→ **PROMPT**
Down to the last line, set down the material below exactly; skip the pictures.

→ **SUPPLIED DATA**
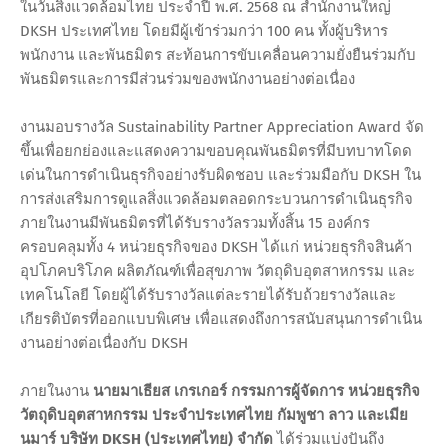
ในวันสิ่งแวดล้อมไทย ประจำปี พ.ศ. 2568 ณ สำนักงานใหญ่
DKSH ประเทศไทย โดยมีผู้เข้าร่วมกว่า 100 คน ทั้งผู้บริหาร
พนักงาน และพันธมิตร สะท้อนการขับเคลื่อนความยั่งยืนร่วมกับ
พันธมิตรและการมีส่วนร่วมของพนักงานอย่างต่อเนื่อง
งานมอบรางวัล Sustainability Partner Appreciation Award จัด
ขึ้นเพื่อยกย่องและแสดงความขอบคุณพันธมิตรที่มีบทบาทโดด
เด่นในการดำเนินธุรกิจอย่างรับผิดชอบ และร่วมมือกับ DKSH ใน
การส่งเสริมการดูแลสิ่งแวดล้อมตลอดกระบวนการดำเนินธุรกิจ
ภายในงานมีพันธมิตรที่ได้รับรางวัลรวมทั้งสิ้น 15 องค์กร
ครอบคลุมทั้ง 4 หน่วยธุรกิจของ DKSH ได้แก่ หน่วยธุรกิจสินค้า
อุปโภคบริโภค ผลิตภัณฑ์เพื่อสุขภาพ วัตถุดิบอุตสาหกรรม และ
เทคโนโลยี โดยผู้ได้รับรางวัลแต่ละรายได้รับถ้วยรางวัลและ
เกียรติบัตรที่ออกแบบพิเศษ เพื่อแสดงถึงการสนับสนุนการดำเนิน
งานอย่างต่อเนื่องกับ DKSH
ภายในงาน
นายมาเธียส เกรเกอร์ กรรมการผู้จัดการ หน่วยธุรกิจ
วัตถุดิบอุตสาหกรรม ประจำประเทศไทย กัมพูชา ลาว และเมีย
นมาร์ บริษัท DKSH (ประเทศไทย) จำกัด
ได้ร่วมแบ่งปันถึง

→ **OUTPUT FOR THIS TASK**
ในวันสิ่งแวดล้อมไทย ประจำปี พ.ศ. 2568 ณ สำนักงานใหญ่
DKSH ประเทศไทย โดยมีผู้เข้าร่วมกว่า 100 คน ทั้งผู้บริหาร
พนักงาน และพันธมิตร สะท้อนการขับเคลื่อนความยั่งยืนร่วมกับ
พันธมิตรและการมีส่วนร่วมของพนักงานอย่างต่อเนื่อง
งานมอบรางวัล Sustainability Partner Appreciation Award จัด
ขึ้นเพื่อยกย่องและแสดงความขอบคุณพันธมิตรที่มีบทบาทโดด
เด่นในการดำเนินธุรกิจอย่างรับผิดชอบ และร่วมมือกับ DKSH ใน
การส่งเสริมการดูแลสิ่งแวดล้อมตลอดกระบวนการดำเนินธุรกิจ
ภายในงานมีพันธมิตรที่ได้รับรางวัลรวมทั้งสิ้น 15 องค์กร
ครอบคลุมทั้ง 4 หน่วยธุรกิจของ DKSH ได้แก่ หน่วยธุรกิจสินค้า
อุปโภคบริโภค ผลิตภัณฑ์เพื่อสุขภาพ วัตถุดิบอุตสาหกรรม และ
เทคโนโลยี โดยผู้ได้รับรางวัลแต่ละรายได้รับถ้วยรางวัลและ
เกียรติบัตรที่ออกแบบพิเศษ เพื่อแสดงถึงการสนับสนุนการดำเนิน
งานอย่างต่อเนื่องกับ DKSH
ภายในงาน
นายมาเธียส เกรเกอร์ กรรมการผู้จัดการ หน่วยธุรกิจ
วัตถุดิบอุตสาหกรรม ประจำประเทศไทย กัมพูชา ลาว และเมีย
นมาร์ บริษัท DKSH (ประเทศไทย) จำกัด
ได้ร่วมแบ่งปันถึง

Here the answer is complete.